A Conferência sobre Navegação Verde na América Latina vai marcar uma mudança na postura do Brasil sobre a descarbonização do setor, com uma defesa mais ativa do uso do etanol como combustível marítimo. A reunião regional é organizada pela Organização Marítima Internacional (IMO, na sigla em inglês) e ocorre no Chile nesta segunda-feira (28) e terça-feira (29).
A defesa do uso de biocombustíveis como alternativa ao bunker para a descarbonização da navegação ocorre depois que os estados-membros da IMO concordaram em adotar a meta comum de chegar a emissões líquidas zero até 2050, em acordo durante a reunião do Comitê de Proteção do Meio Ambiente Marinho (MEPC 80), em julho.
O uso do etanol como solução para a descarbonização marítima também ganha força no contexto em que a IMO passa a levar em consideração o ciclo de vida do combustível, desde o início da produção até o tanque do navio, na contabilização de emissões de carbono.
Europeus preferem hidrogênio
Entretanto, há ressalvas, sobretudo pelos países europeus, que evocam receios a respeito de insegurança alimentar na produção de biocombustíveis. Os europeus têm priorizado soluções baseadas em eletrificação ou em hidrogênio para a descarbonização marítima, como o metanol.
“O modelo brasileiro tem comprovado que a produção de biocombustíveis sustentáveis alavanca a produção de alimentos, não compete com essa produção. Existe uma integração virtuosa entre a produção de alimentos e energia“, afirma o presidente da consultoria agrícola Datagro, Plínio Nastari.

· · ·

Tarefa A = Reproduza a parte do texto sobre navegação verde que começa nas palavras "A defesa do" e termina após "80), em julho.", trocando "biocombustíveis" por "combustíveis renováveis".
Tarefa B = De acordo com o texto sobre navegação verde, que meta comum os estados-membros da IMO concordaram em adotar?
Tarefa C = Dê sequência ao texto sobre navegação verde, começando logo depois da última frase.

Itens fornecidos =
· · ·

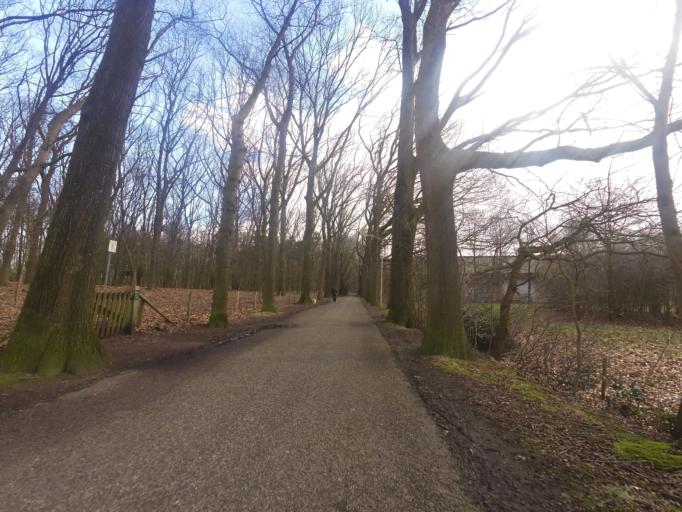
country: NL
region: Gelderland
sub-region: Gemeente Doetinchem
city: Doetinchem
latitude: 51.9570
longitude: 6.3089
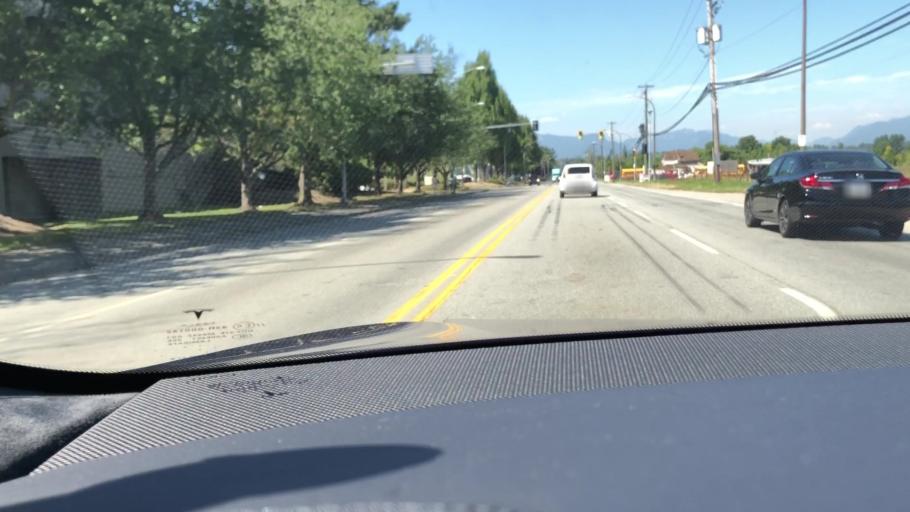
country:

· · ·

Resposta A =
A defesa do uso de combustíveis renováveis como alternativa ao bunker para a descarbonização da navegação ocorre depois que os estados-membros da IMO concordaram em adotar a meta comum de chegar a emissões líquidas zero até 2050, em acordo durante a reunião do Comitê de Proteção do Meio Ambiente Marinho (MEPC 80), em julho.

Resposta B = Chegar a emissões líquidas zero até 2050.

Resposta C =
A Datagro travou conversas sobre aplicações do etanol na navegação com a Representação Permanente do Brasil junto aos Organismos Internacionais em Londres (Rebraslon) ao longo do segundo semestre de 2022. Segundo Nastari, o fato de a infraestrutura existente para o bunker ser facilmente adaptável para o etanol é um dos benefícios da troca.
“Uma alternativa [para a descarbonização do transporte marítimo] é o uso do hidrogênio verde, mas a armazenagem, embarque e distribuição é uma operação cara, não é trivial. Os biocombustíveis representam uma alternativa segura, econômica, prática e eficiente de fazer a mesma coisa”, diz.
China e EUA podem apoiar etanol
Segundo fontes, há disposição da China e dos Estados Unidos em apoiar a defesa do Brasil junto aos organismos internacionais para a adoção de biocombustíveis como alternativa para a redução das emissões marítimas. A reunião da IMO no Chile esta semana é uma oportunidade de articular uma defesa regional sobre o tema.
“O Brasil tem que decidir se quer participar da inovação ou se vai ser um mero comprador do que os europeus decidirem. Temos muitas oportunidades, principalmente na navegação interior e na cabotagem, de usar soluções nacionais”, defende o presidente do Sindicato Nacional dos Oficiais da Marinha Mercante (Sindmar), Carlos Augusto Müller.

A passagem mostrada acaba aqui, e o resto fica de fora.